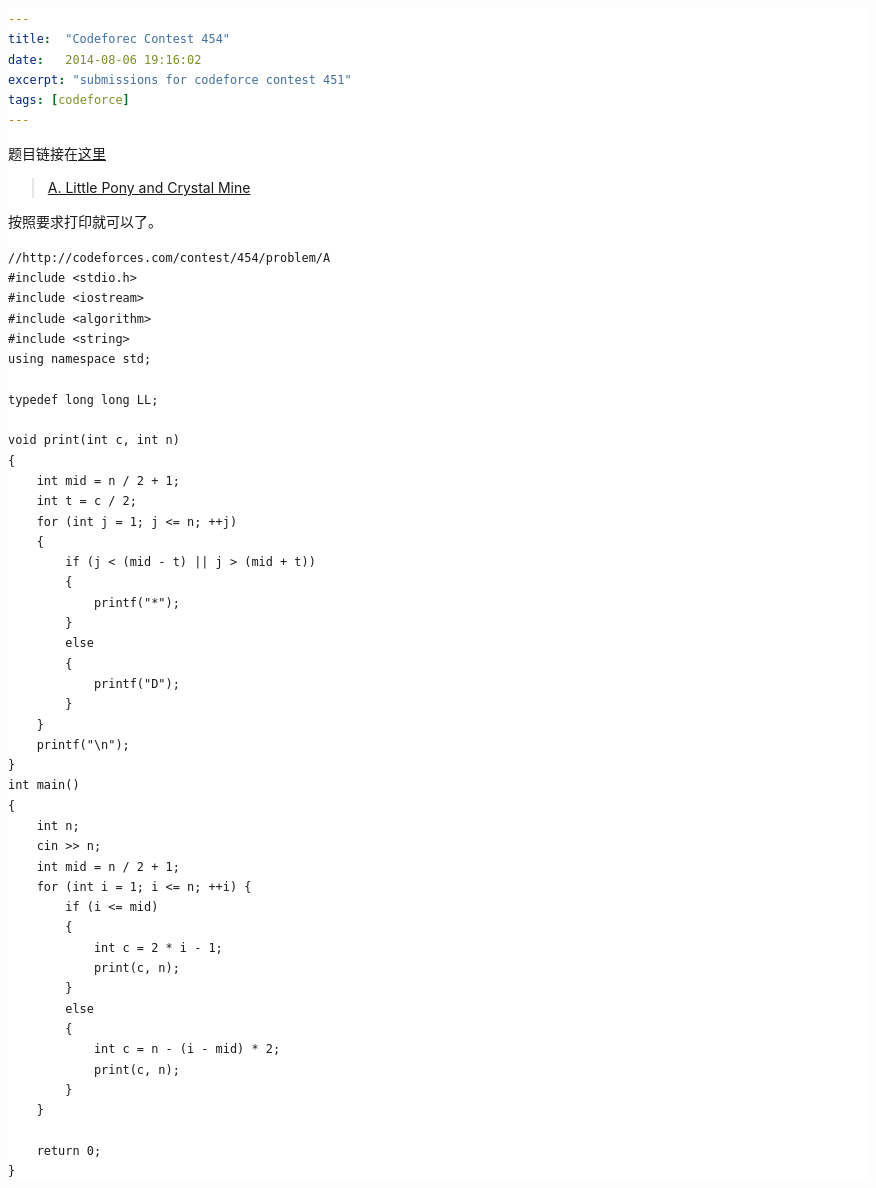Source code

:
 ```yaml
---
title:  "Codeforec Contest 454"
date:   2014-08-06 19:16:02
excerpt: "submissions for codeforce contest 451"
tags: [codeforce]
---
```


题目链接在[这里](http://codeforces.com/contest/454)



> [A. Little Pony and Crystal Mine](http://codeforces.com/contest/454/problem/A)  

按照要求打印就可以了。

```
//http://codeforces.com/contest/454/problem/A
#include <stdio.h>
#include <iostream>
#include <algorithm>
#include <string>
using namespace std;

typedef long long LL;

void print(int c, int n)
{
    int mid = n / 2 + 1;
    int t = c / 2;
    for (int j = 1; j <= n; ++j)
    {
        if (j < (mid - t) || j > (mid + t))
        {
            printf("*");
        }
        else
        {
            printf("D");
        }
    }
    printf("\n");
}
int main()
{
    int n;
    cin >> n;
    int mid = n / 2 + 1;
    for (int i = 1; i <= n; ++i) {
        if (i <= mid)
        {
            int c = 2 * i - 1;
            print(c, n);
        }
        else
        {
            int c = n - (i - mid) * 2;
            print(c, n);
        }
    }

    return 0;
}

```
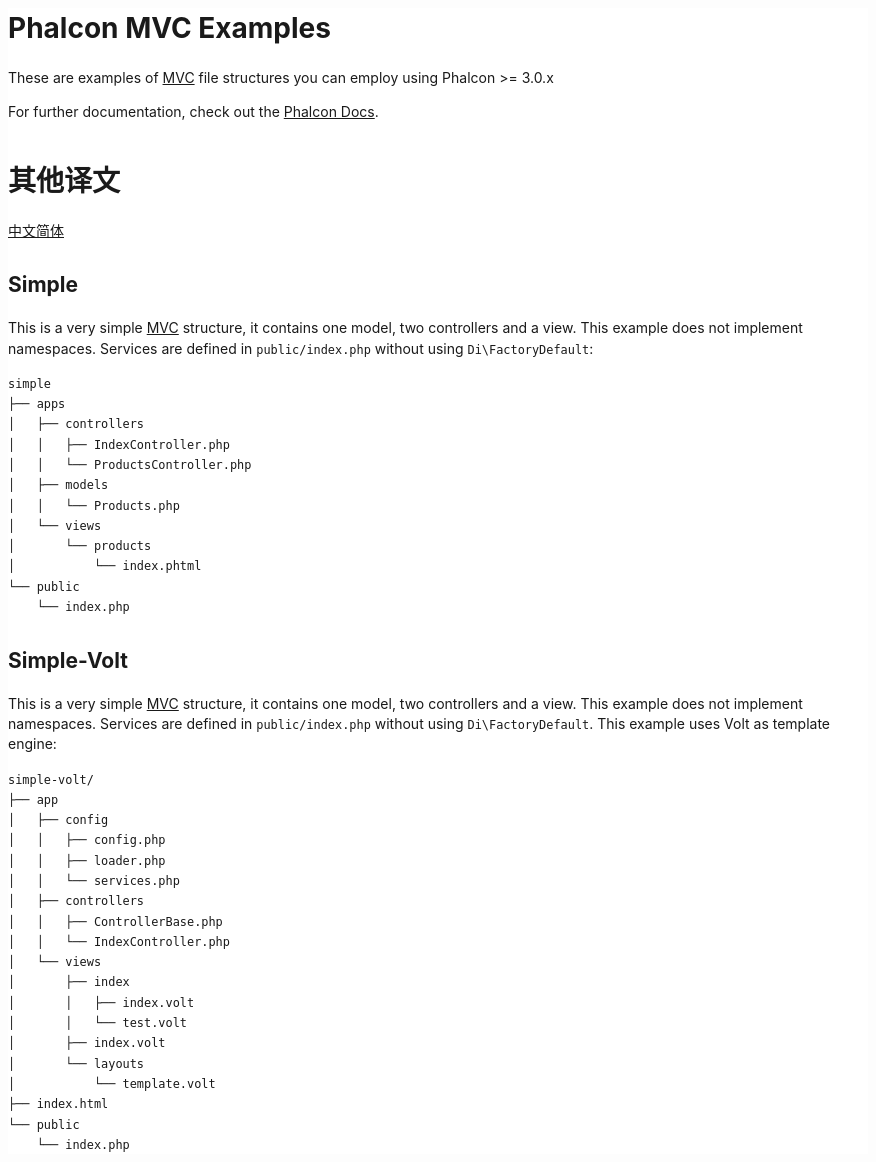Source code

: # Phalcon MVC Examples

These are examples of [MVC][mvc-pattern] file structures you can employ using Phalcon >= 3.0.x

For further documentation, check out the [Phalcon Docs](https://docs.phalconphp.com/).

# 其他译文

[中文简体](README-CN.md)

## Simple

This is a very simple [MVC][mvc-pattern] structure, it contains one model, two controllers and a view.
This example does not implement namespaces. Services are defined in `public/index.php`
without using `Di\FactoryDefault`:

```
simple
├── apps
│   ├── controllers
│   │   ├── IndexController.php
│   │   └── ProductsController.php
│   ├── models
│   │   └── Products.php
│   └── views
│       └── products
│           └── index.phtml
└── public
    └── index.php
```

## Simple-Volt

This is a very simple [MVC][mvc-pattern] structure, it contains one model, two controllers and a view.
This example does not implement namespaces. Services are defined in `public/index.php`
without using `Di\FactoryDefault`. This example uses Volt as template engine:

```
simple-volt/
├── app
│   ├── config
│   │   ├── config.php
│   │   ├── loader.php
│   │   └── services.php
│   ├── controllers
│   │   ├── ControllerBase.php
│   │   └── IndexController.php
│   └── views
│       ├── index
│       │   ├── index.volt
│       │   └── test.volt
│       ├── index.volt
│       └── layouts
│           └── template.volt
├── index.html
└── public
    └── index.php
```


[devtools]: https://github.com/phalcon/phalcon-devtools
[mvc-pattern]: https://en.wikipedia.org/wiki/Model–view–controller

------------------------------------------------------------------------

## Problem to work on:
Your task is to repeat the records exactly. Images do not belong in the copy.

## Response:
Source code

:
 ```yaml
---
title:  "Codeforec Contest 454"
date:   2014-08-06 19:16:02
excerpt: "submissions for codeforce contest 451"
tags: [codeforce]
---
```


题目链接在[这里](http://codeforces.com/contest/454)



> [A. Little Pony and Crystal Mine](http://codeforces.com/contest/454/problem/A)  

按照要求打印就可以了。

```
//http://codeforces.com/contest/454/problem/A
#include <stdio.h>
#include <iostream>
#include <algorithm>
#include <string>
using namespace std;

typedef long long LL;

void print(int c, int n)
{
    int mid = n / 2 + 1;
    int t = c / 2;
    for (int j = 1; j <= n; ++j)
    {
        if (j < (mid - t) || j > (mid + t))
        {
            printf("*");
        }
        else
        {
            printf("D");
        }
    }
    printf("\n");
}
int main()
{
    int n;
    cin >> n;
    int mid = n / 2 + 1;
    for (int i = 1; i <= n; ++i) {
        if (i <= mid)
        {
            int c = 2 * i - 1;
            print(c, n);
        }
        else
        {
            int c = n - (i - mid) * 2;
            print(c, n);
        }
    }

    return 0;
}

```
Source code

: # Phalcon MVC Examples

These are examples of [MVC][mvc-pattern] file structures you can employ using Phalcon >= 3.0.x

For further documentation, check out the [Phalcon Docs](https://docs.phalconphp.com/).

# 其他译文

[中文简体](README-CN.md)

## Simple

This is a very simple [MVC][mvc-pattern] structure, it contains one model, two controllers and a view.
This example does not implement namespaces. Services are defined in `public/index.php`
without using `Di\FactoryDefault`:

```
simple
├── apps
│   ├── controllers
│   │   ├── IndexController.php
│   │   └── ProductsController.php
│   ├── models
│   │   └── Products.php
│   └── views
│       └── products
│           └── index.phtml
└── public
    └── index.php
```

## Simple-Volt

This is a very simple [MVC][mvc-pattern] structure, it contains one model, two controllers and a view.
This example does not implement namespaces. Services are defined in `public/index.php`
without using `Di\FactoryDefault`. This example uses Volt as template engine:

```
simple-volt/
├── app
│   ├── config
│   │   ├── config.php
│   │   ├── loader.php
│   │   └── services.php
│   ├── controllers
│   │   ├── ControllerBase.php
│   │   └── IndexController.php
│   └── views
│       ├── index
│       │   ├── index.volt
│       │   └── test.volt
│       ├── index.volt
│       └── layouts
│           └── template.volt
├── index.html
└── public
    └── index.php
```


[devtools]: https://github.com/phalcon/phalcon-devtools
[mvc-pattern]: https://en.wikipedia.org/wiki/Model–view–controller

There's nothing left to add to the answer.